■ Brief
Every line of the entries below from the one containing "Sicht, eine so" to the one containing "dzieciom poznać fotografię w sposób", both ends included, must be written out exactly. No other line belongs in the answer.

■ Given records
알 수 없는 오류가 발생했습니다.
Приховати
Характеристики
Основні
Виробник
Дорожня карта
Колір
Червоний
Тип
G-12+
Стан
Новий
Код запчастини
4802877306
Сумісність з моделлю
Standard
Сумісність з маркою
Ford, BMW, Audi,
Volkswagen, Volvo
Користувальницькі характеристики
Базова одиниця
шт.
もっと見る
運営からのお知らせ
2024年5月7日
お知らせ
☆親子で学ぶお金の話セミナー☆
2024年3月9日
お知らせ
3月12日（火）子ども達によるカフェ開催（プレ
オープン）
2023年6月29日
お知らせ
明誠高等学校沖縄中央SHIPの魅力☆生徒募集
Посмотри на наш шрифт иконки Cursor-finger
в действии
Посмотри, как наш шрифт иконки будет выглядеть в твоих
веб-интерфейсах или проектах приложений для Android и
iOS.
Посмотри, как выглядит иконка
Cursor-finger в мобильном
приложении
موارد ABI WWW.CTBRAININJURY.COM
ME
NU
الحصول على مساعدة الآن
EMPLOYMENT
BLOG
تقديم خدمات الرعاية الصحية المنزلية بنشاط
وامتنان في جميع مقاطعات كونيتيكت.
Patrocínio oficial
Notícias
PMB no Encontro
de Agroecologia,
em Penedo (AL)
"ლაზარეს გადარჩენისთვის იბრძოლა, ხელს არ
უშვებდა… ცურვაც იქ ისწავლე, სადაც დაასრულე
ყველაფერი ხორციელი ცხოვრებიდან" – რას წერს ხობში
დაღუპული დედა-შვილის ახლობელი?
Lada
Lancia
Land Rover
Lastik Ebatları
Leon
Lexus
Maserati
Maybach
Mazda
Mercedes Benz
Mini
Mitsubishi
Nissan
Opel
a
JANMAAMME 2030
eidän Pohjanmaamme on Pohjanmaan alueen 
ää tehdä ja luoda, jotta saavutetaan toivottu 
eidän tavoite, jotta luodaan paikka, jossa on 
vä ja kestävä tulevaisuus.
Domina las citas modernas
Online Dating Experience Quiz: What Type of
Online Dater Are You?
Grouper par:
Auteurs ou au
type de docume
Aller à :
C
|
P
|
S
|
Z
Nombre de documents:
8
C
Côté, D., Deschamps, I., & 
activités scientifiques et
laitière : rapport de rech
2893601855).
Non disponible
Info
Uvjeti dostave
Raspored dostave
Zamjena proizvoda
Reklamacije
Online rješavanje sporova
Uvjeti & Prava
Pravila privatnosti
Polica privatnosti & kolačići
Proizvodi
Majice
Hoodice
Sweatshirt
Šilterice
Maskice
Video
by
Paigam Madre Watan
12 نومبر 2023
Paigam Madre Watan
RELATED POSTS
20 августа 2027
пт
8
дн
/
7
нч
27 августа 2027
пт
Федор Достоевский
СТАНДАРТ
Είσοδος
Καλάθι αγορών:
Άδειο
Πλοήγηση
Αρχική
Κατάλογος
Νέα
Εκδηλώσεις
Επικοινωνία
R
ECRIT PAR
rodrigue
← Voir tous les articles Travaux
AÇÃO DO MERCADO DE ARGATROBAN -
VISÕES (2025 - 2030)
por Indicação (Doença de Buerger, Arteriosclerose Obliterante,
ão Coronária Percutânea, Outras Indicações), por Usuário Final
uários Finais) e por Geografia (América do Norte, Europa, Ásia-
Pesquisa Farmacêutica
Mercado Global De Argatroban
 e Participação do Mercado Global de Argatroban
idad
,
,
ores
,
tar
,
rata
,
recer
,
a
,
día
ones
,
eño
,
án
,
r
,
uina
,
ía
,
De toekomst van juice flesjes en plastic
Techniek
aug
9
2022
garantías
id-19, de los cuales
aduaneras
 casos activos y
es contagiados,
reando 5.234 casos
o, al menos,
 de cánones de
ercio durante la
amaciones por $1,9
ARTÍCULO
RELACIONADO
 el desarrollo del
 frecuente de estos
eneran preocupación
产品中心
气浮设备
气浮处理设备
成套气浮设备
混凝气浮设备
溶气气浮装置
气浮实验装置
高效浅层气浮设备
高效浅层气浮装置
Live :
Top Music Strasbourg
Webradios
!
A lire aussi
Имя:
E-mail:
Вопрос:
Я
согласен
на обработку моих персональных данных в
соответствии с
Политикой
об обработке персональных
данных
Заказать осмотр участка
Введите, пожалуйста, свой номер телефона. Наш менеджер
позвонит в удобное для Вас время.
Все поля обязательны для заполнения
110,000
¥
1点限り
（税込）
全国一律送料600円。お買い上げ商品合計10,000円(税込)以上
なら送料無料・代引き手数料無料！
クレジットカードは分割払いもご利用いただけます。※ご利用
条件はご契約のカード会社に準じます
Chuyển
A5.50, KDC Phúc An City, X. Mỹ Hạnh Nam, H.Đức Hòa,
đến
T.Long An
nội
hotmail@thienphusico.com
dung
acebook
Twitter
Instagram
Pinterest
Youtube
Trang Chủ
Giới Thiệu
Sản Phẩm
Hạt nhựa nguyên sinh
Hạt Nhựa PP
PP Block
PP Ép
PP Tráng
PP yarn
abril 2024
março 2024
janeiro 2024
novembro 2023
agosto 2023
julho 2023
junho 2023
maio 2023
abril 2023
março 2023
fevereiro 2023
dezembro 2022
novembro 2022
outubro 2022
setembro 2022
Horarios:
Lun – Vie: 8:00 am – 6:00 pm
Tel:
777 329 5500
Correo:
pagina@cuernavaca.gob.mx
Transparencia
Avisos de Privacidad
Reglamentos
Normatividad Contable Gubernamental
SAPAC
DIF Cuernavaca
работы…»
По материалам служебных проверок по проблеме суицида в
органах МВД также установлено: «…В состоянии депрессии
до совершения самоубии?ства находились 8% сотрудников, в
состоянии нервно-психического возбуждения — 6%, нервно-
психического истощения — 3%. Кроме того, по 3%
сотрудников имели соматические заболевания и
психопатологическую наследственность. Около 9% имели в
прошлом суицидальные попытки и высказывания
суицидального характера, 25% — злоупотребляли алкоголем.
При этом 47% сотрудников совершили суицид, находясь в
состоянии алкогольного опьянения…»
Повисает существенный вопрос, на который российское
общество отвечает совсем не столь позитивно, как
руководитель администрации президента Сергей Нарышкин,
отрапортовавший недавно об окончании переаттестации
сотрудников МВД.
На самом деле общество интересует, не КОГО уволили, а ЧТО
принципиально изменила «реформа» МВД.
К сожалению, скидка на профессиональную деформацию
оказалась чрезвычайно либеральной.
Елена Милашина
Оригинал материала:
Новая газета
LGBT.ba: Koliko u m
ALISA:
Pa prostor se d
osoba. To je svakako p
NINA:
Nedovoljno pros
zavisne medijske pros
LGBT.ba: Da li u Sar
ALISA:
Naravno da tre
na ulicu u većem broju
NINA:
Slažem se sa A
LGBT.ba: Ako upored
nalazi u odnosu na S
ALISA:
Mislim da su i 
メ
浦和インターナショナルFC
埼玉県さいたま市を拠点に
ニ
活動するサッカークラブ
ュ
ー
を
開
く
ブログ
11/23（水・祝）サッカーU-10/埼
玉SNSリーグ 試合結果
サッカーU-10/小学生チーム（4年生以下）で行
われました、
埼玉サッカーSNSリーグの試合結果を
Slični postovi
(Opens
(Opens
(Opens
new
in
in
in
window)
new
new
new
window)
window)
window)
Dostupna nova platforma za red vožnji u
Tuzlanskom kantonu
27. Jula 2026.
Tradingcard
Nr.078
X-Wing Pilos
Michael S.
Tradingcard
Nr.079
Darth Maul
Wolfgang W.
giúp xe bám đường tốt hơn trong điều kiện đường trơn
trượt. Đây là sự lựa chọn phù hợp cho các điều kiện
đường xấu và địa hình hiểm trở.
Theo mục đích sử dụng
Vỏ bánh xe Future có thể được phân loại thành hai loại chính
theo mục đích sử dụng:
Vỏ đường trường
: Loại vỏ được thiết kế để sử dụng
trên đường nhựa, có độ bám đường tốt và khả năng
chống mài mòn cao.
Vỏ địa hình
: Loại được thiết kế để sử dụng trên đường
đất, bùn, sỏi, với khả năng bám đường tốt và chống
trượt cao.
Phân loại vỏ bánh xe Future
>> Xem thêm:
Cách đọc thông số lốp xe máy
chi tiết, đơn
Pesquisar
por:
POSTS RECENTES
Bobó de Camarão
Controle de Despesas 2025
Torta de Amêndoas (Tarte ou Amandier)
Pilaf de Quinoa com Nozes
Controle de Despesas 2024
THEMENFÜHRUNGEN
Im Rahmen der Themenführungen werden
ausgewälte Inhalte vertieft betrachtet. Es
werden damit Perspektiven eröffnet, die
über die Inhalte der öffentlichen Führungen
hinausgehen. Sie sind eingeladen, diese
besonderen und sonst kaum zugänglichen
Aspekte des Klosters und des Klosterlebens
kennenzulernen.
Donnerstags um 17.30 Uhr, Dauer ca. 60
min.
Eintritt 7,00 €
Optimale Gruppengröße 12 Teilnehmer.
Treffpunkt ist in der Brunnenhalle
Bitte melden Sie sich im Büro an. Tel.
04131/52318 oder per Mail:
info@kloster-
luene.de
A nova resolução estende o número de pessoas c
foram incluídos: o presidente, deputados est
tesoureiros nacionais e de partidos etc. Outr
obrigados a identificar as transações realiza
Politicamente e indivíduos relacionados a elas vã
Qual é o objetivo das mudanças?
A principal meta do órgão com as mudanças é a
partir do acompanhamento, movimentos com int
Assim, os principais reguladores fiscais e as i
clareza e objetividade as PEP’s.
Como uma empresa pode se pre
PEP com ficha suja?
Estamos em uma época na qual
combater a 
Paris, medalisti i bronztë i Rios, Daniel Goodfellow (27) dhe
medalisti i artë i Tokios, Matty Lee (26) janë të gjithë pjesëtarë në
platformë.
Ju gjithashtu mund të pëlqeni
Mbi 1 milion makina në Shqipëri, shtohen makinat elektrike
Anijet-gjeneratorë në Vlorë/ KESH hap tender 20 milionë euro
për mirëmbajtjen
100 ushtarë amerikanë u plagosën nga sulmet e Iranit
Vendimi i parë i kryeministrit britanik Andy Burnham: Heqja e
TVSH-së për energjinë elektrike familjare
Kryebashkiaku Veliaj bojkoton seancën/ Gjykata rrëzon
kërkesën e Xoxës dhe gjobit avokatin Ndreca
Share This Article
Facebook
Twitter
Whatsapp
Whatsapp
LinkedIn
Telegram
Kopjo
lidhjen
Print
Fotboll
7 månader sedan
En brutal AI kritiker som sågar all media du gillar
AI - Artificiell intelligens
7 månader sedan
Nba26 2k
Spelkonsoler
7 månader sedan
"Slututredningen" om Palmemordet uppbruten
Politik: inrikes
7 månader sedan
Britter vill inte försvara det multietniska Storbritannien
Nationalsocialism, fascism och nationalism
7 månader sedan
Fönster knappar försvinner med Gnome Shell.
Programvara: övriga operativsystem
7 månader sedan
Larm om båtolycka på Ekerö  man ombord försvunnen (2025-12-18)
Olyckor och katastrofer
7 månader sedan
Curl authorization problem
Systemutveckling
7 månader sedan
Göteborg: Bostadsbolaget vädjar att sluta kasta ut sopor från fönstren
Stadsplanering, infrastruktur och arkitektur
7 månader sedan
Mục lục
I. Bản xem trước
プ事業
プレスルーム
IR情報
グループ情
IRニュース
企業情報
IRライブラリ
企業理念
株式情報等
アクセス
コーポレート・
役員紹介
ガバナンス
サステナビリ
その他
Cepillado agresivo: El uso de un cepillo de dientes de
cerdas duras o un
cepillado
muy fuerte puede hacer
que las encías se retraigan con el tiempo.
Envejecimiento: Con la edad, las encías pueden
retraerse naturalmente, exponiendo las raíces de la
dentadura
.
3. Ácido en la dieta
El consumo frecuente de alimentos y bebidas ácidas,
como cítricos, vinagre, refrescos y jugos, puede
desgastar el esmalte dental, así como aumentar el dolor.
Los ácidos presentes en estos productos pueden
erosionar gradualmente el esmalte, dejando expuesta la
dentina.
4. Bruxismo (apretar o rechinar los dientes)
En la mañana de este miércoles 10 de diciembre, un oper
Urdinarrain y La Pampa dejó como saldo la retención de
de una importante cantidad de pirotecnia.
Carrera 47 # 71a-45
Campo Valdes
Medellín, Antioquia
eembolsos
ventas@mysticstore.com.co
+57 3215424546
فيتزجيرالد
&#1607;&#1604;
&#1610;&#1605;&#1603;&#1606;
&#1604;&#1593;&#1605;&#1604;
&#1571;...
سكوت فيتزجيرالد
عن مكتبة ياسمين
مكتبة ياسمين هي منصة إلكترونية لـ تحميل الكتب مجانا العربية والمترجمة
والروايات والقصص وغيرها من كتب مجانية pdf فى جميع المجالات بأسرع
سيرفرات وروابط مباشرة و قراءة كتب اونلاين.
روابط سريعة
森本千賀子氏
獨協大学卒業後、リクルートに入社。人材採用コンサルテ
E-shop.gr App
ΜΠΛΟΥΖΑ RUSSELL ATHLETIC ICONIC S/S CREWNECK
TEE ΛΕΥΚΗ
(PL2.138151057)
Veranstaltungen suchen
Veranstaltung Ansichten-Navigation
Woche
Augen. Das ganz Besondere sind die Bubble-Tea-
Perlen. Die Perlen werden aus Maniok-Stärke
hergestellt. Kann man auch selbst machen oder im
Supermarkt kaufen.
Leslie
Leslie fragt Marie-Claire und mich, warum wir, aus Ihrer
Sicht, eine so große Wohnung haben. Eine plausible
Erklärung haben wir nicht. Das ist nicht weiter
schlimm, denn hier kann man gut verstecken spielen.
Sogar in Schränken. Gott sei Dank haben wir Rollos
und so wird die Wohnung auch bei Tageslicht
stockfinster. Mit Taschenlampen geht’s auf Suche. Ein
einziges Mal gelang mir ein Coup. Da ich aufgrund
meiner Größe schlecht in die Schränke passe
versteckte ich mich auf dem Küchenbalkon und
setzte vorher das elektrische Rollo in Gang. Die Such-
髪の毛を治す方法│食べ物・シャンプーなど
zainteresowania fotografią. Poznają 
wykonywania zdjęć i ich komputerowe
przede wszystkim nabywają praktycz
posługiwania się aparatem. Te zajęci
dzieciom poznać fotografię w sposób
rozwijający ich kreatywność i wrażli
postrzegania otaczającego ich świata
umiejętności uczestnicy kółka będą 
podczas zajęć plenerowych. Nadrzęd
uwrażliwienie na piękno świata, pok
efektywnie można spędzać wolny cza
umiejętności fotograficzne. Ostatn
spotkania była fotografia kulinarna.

■ Written answer
Sicht, eine so große Wohnung haben. Eine plausible
Erklärung haben wir nicht. Das ist nicht weiter
schlimm, denn hier kann man gut verstecken spielen.
Sogar in Schränken. Gott sei Dank haben wir Rollos
und so wird die Wohnung auch bei Tageslicht
stockfinster. Mit Taschenlampen geht’s auf Suche. Ein
einziges Mal gelang mir ein Coup. Da ich aufgrund
meiner Größe schlecht in die Schränke passe
versteckte ich mich auf dem Küchenbalkon und
setzte vorher das elektrische Rollo in Gang. Die Such-
髪の毛を治す方法│食べ物・シャンプーなど
zainteresowania fotografią. Poznają 
wykonywania zdjęć i ich komputerowe
przede wszystkim nabywają praktycz
posługiwania się aparatem. Te zajęci
dzieciom poznać fotografię w sposób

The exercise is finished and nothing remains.